Kevin Costner delivers an outstanding performance as New Orleans D.A. Jim Garrison, upon whose novel and life story the film is based. Garrison has some small connections with the JFK assassination when it first occurs, but nothing comes out if it until three years after the incident. He becomes so obsessed with the case it becomes his life's driving force. He knows there's more to it than he has been told and decides to solve a mystery even the federal government could not.
Mysteries are never simple stories, especially as told by Oliver Stone. Stone's use of hyper editing and surrealistic direction make for a moving, and at times, scary mood. Certain words are emphasized and dramatic camera angles and high contrast film also add to the mood. I didn't care so much about the mystery as much as I was fascinated by the process used to tell it.

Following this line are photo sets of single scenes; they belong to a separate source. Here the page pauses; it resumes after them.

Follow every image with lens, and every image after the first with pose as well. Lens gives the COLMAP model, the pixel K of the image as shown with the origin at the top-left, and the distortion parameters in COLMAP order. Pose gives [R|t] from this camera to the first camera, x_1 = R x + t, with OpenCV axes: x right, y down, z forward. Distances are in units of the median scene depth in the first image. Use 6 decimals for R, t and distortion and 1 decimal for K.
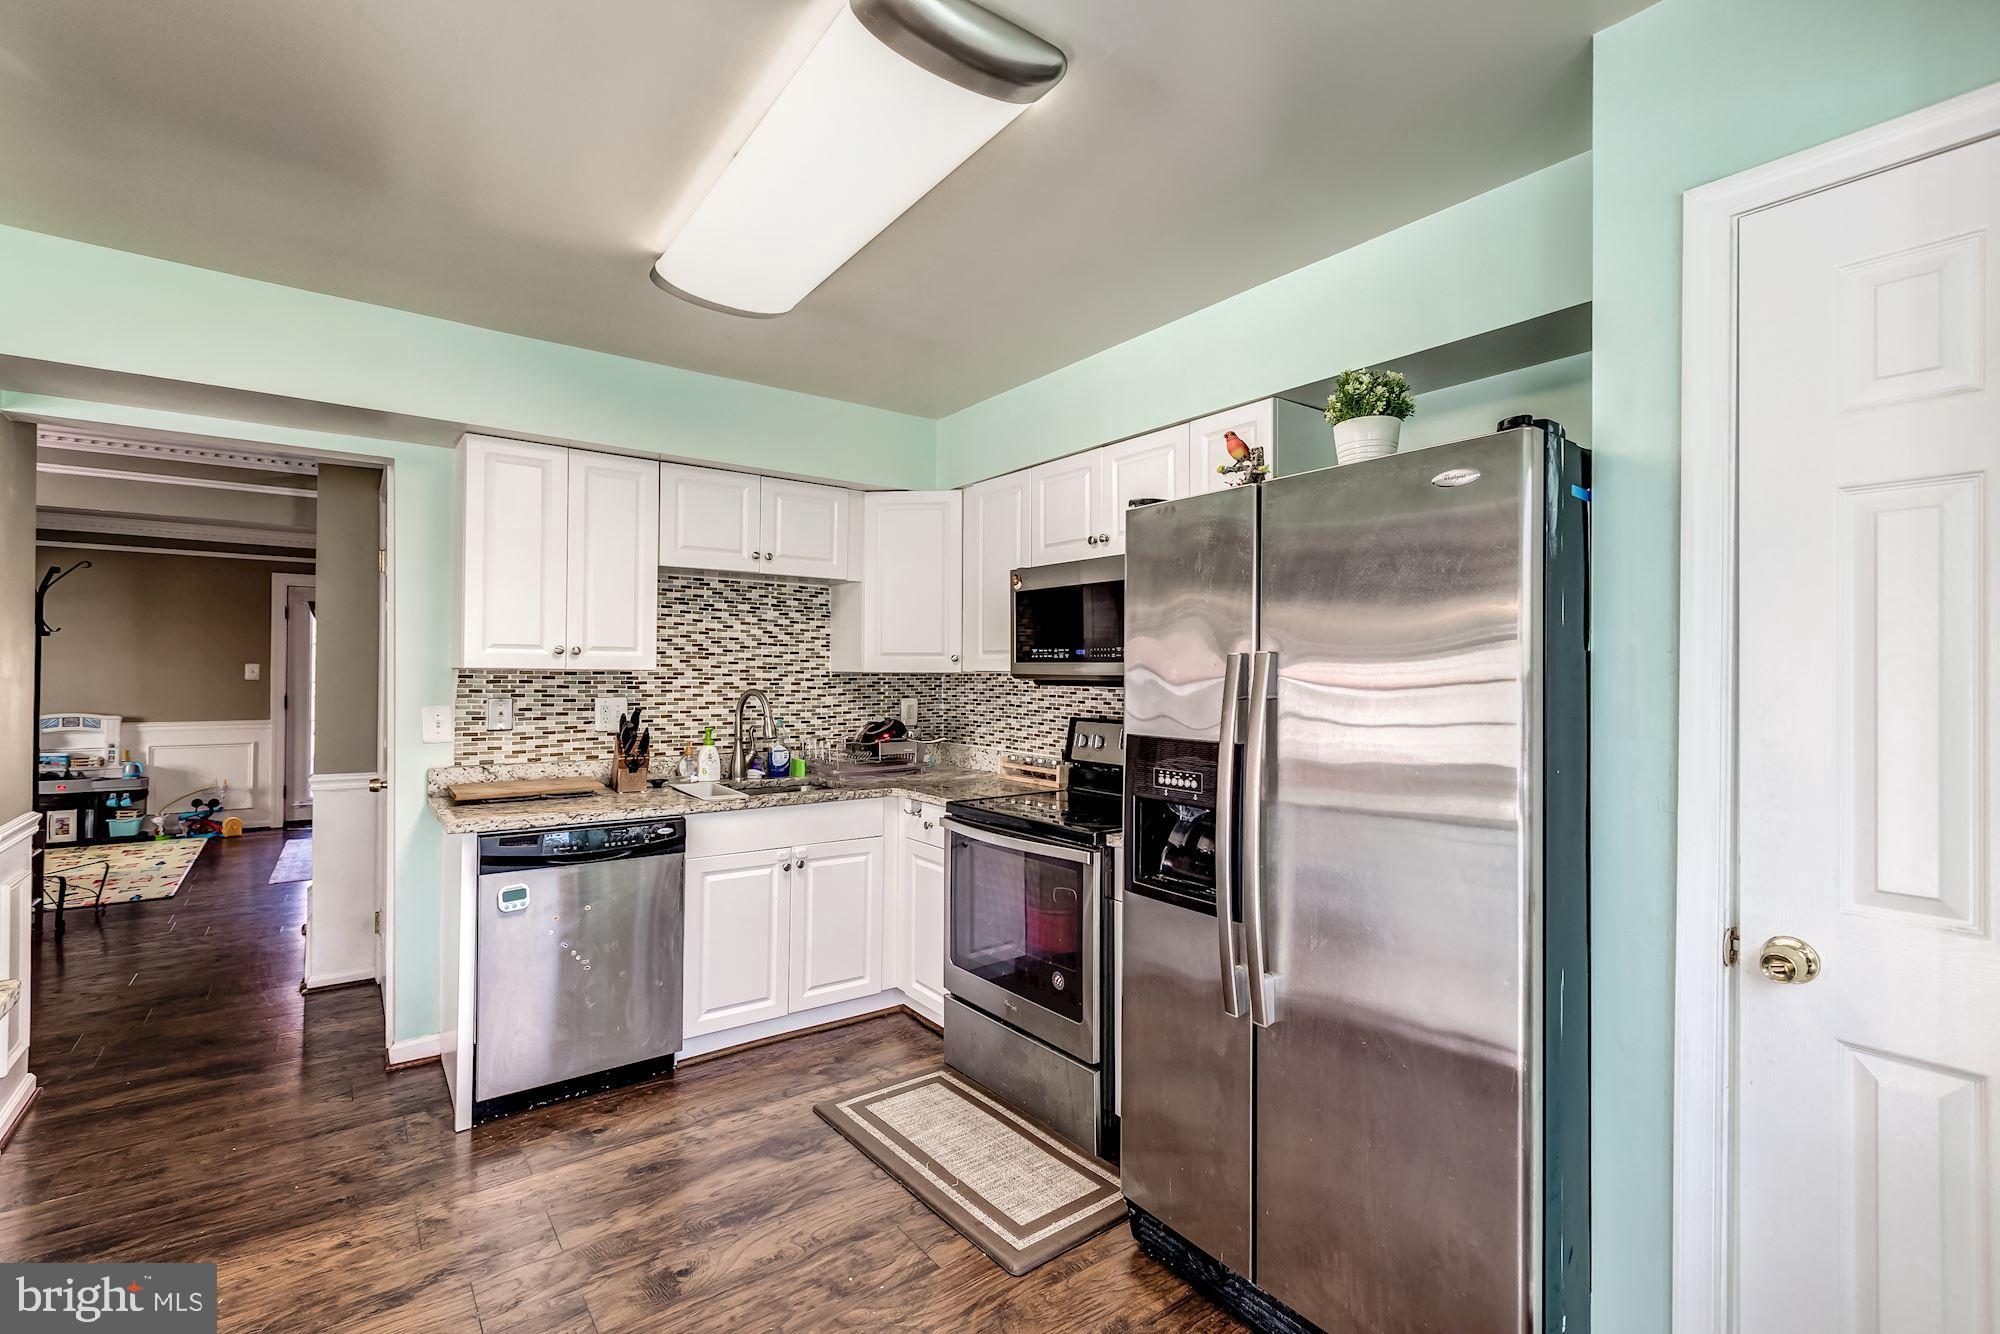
lens RADIAL K [[889.9, 0, 1000.6], [0, 889.9, 664.9], [0, 0, 1]] dist [0.003145, -0.000686]
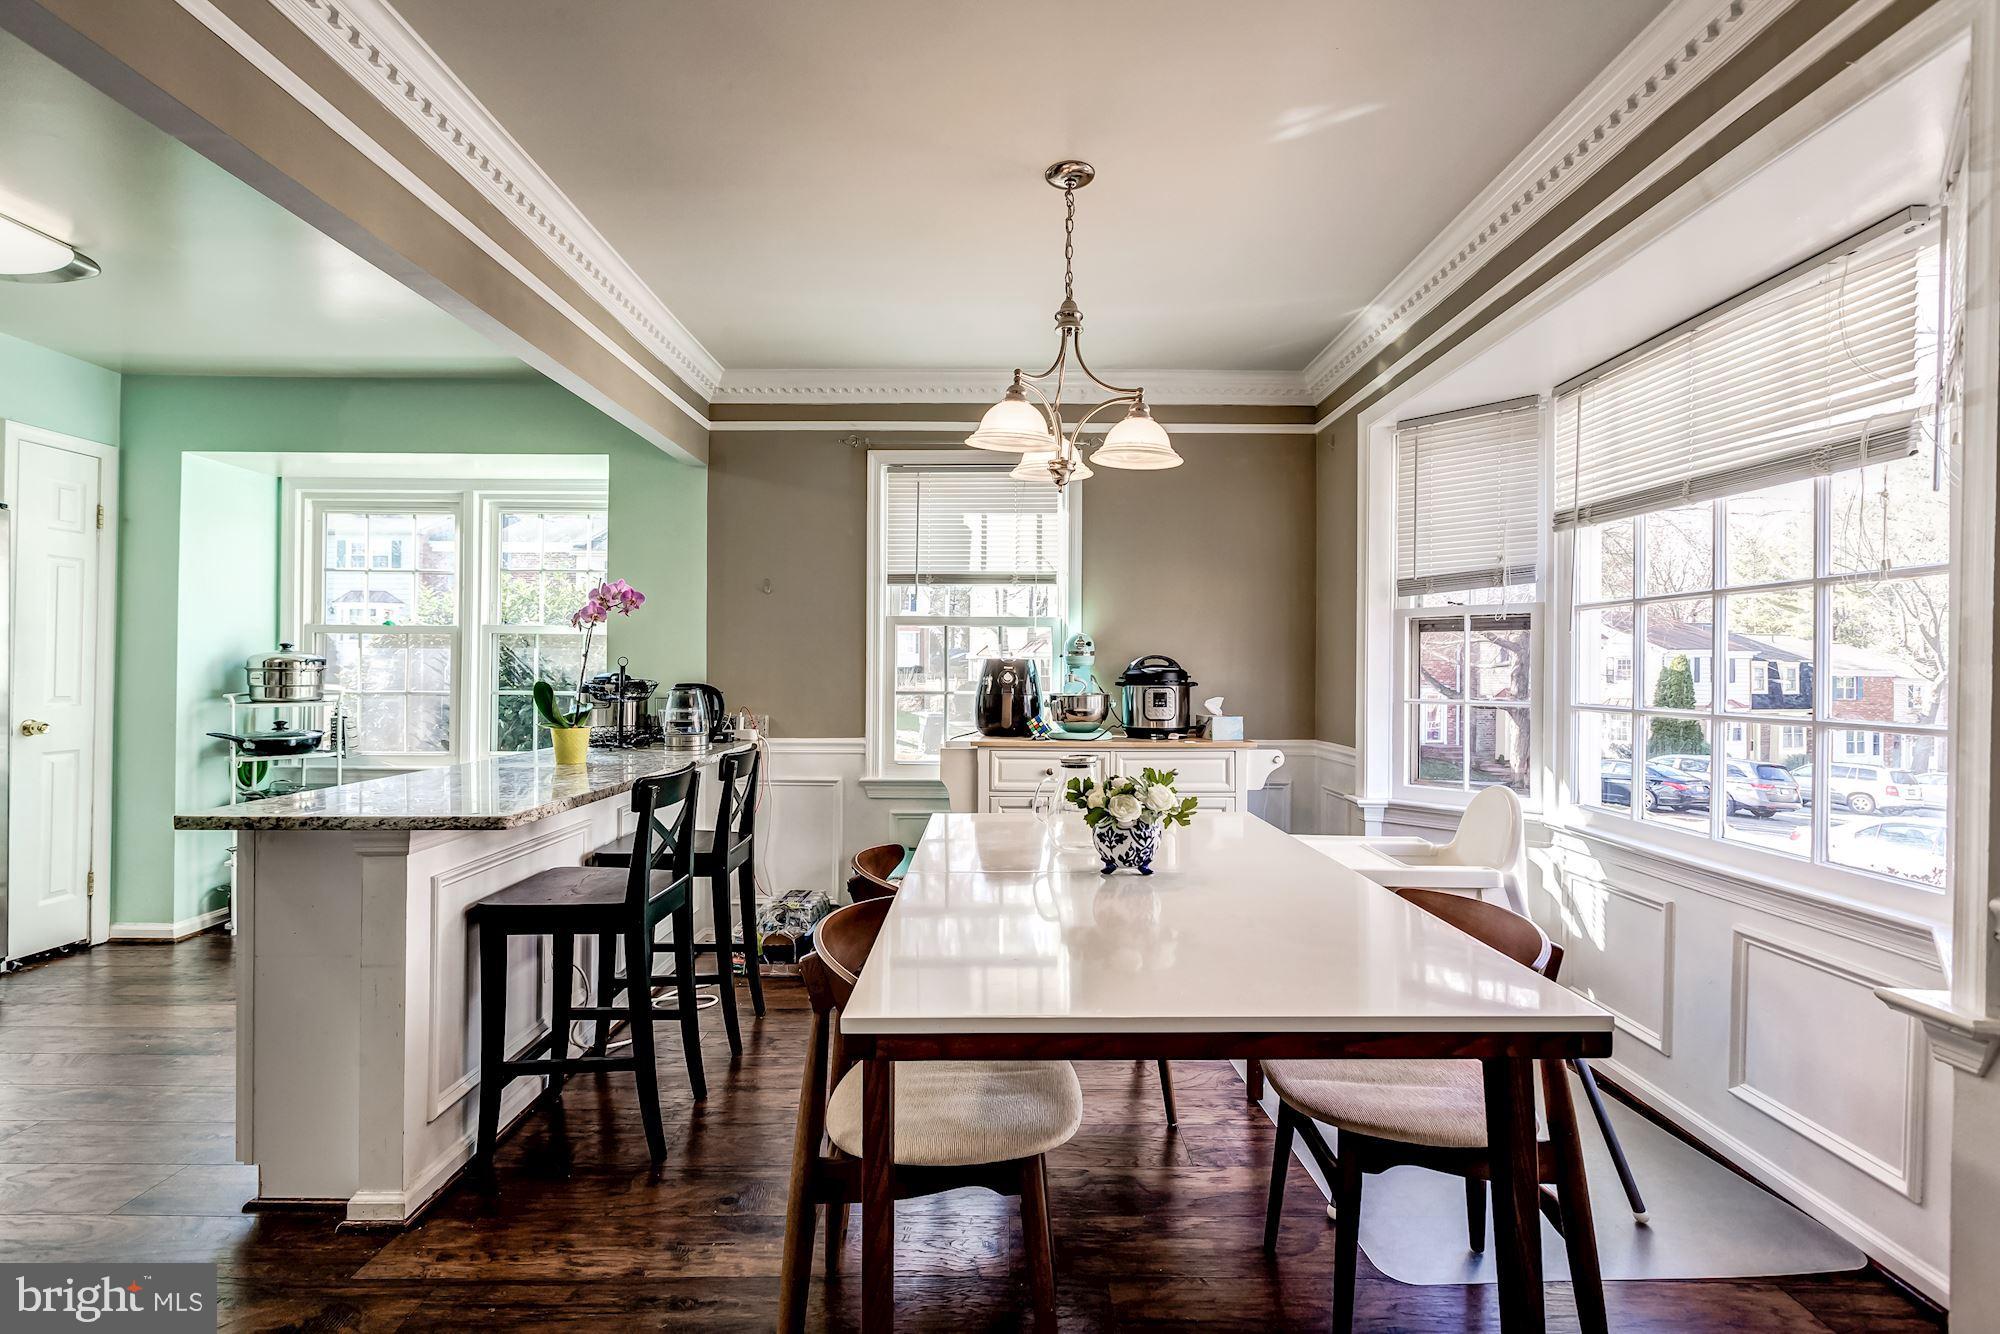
lens RADIAL K [[889.9, 0, 1000.6], [0, 889.9, 664.9], [0, 0, 1]] dist [0.003145, -0.000686]
pose [[-0.795647, -0.011369, 0.605653, -1.262079], [-0.018684, 0.999809, -0.005777, 0.044019], [-0.605472, -0.015912, -0.795708, 0.566405]]
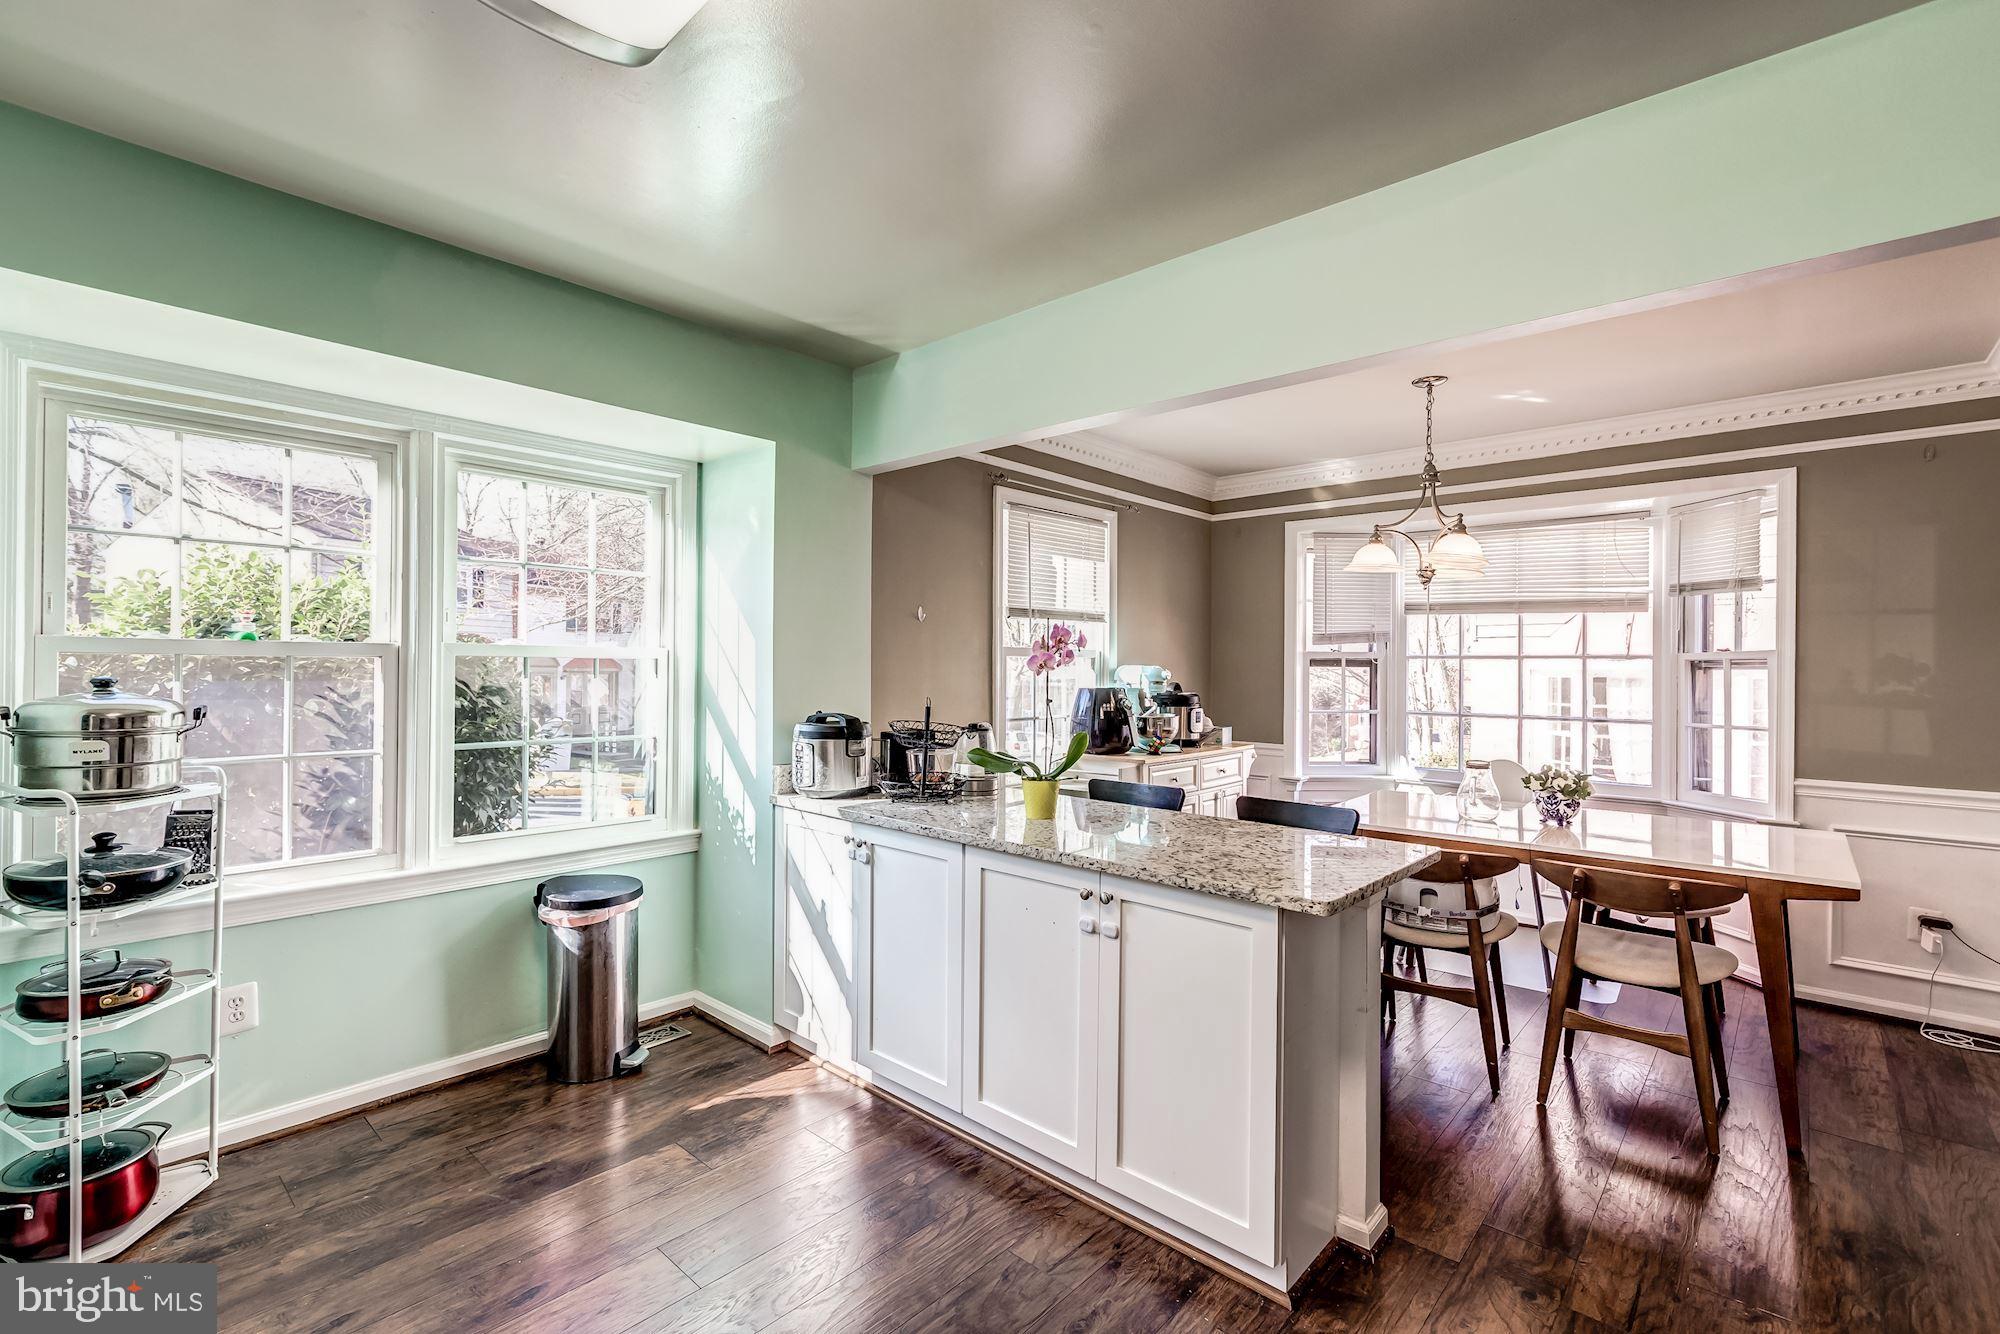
lens RADIAL K [[886.6, 0, 1000.0], [0, 886.6, 667.0], [0, 0, 1]] dist [0.002693, -0.000123]
pose [[-0.981826, -0.015540, -0.189145, -0.164499], [-0.014259, 0.999865, -0.008130, 0.012001], [0.189245, -0.005285, -0.981916, 0.927728]]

The focus of the story is not the government or the assassination, it is the people. Garrison isn't just some obsessed lawyer, he is a real man with a family. He is so focused on "saving" the rest of the country eventually his home life starts to crumble - which is more important? Perhaps this element is a little melodramatic but it also emphasizes the theme because of the contrast.
Most of the film depicts Garrison and his staff's efforts to find out why, how, and who killed Kennedy. All of the theories uncovered seem unbelievable and yet logical at the same time. Stone's perfect depiction of mood is what makes it all realistic and the excellent acting clinches it.
"JFK" takes many different theories and puts them together in a complicated but professional way. Stone doesn't want us to think this story is the "correct answer," but just to realize how powerful those in power really are.